Wrapped Up In You by Carole Matthews

Author:Carole Matthews [Matthews, Carole]
Language: eng
Format: epub
Tags: Romance
ISBN: 9780956733146
Publisher: Carole Matthews (INK) Ltd
Published: 2011-10-20T04:00:00+00:00


Chapter Forty-Seven

I meet Dominic’s father and his mother and then the other three wives in the family. There seem to be dozens of children in a wide range of ages who are all Ole Nangon offspring – some who look older than Dominic, some who are still babes in arms.

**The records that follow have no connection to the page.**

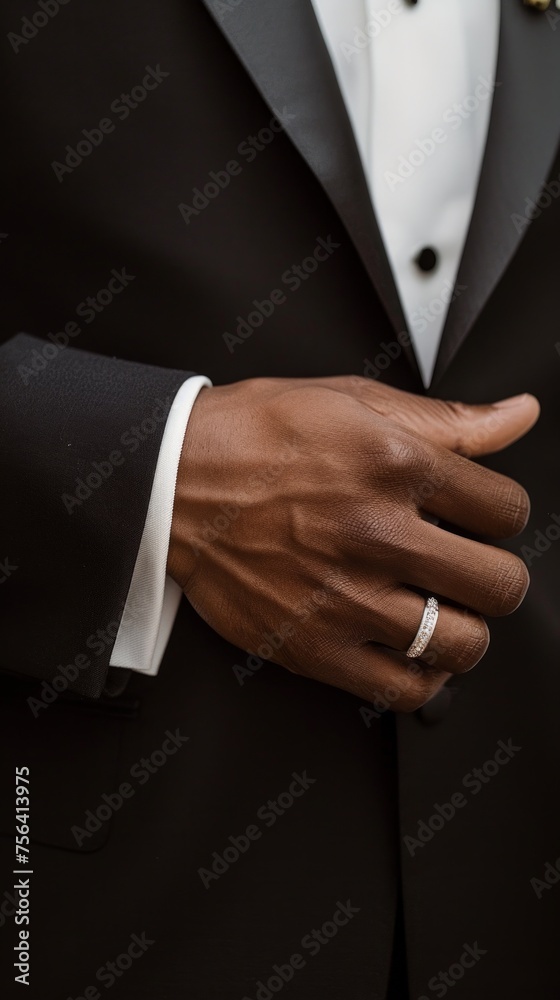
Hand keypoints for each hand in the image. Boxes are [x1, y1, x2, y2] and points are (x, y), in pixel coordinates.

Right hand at [167, 376, 538, 710]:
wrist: (170, 483)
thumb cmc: (253, 437)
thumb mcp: (352, 400)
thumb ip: (447, 418)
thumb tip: (517, 415)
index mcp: (394, 465)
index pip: (506, 510)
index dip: (503, 514)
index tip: (481, 518)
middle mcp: (375, 533)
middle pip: (500, 584)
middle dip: (497, 576)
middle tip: (471, 568)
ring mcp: (345, 596)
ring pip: (462, 643)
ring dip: (465, 628)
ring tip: (442, 609)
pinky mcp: (313, 645)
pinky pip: (402, 688)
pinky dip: (422, 676)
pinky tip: (410, 649)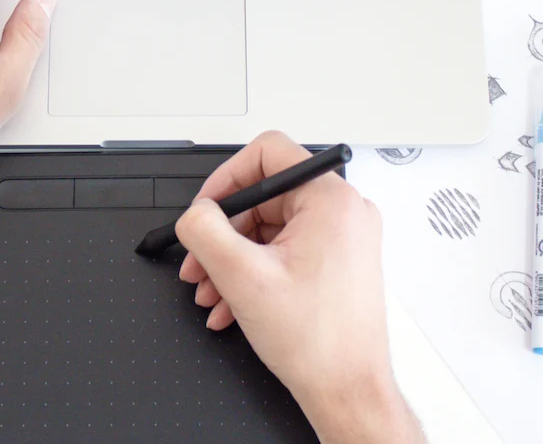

My greeting is warm and enthusiastic and I feel very humble to be welcomed into their home. Instantly, my heart is captured by their sunny disposition and open manner. But inside the hut, things are even more basic. Even at my height, I can’t stand up and all it consists of are a couple of sparsely furnished spaces that serve as the living room and communal bedroom. The beds are wooden pallets on the floor covered with traditional woollen kangas. Cooking is done on an open fire, which is smouldering in the centre of the room. There’s no window or chimney and the air is stifling, hot and heavy with smoke. A few pottery dishes grace the single shelf that is fashioned from mud and there’s a curved tubular jug, a calabash, in which, Dominic tells me, the milk is fermented before drinking. But that’s pretty much it. No microwave, no fridge, no state-of-the-art range cooker. Just a few pots and some spare fire wood. And I know straight away, in my heart of hearts, that never, no matter how much I love Dominic, could I ever contemplate living here.

‘They think you are strange,’ Dominic says with a smile, ‘because I tell them your family has no cattle.’

‘They’re very kind to have me here,’ I say. ‘Very kind, indeed. Asante. Asante.’

His whole family grin broadly at me.

‘Come,’ Dominic urges, ‘I will show you our school.’ He leads me out of the hut and to the far side of the manyatta.

Under an acacia tree, there’s a range of wooden benches. Children, tiny ones from the age of two, up to self-conscious teenagers, crowd on to them. Their attention is held rapturously by an elderly gentleman wearing an orange kanga and leaning heavily on a stick. On the tree, a piece of paper is pinned. It has the days of the week and the months of the year both in Swahili and English. A young girl, about eight-years-old, is pointing out the words and the rest of the children are chanting them musically.

‘No schoolroom?’

‘We are hoping one day that the village will have enough money,’ Dominic says. ‘It is difficult for the children to sit still in the heat and harder when the rains come. If they come.’

He waves to the teacher and indicates that we wish to stay. With his blessing, we then sit down at the back of the class on a spare bench and listen to the lesson. The children twist and turn in their seats to get a glimpse of me and then giggle into their hands.

‘Is this is how you started your learning?’ I lower my voice.

‘Yes,’ he says. ‘Then I was very lucky to go to the mission school.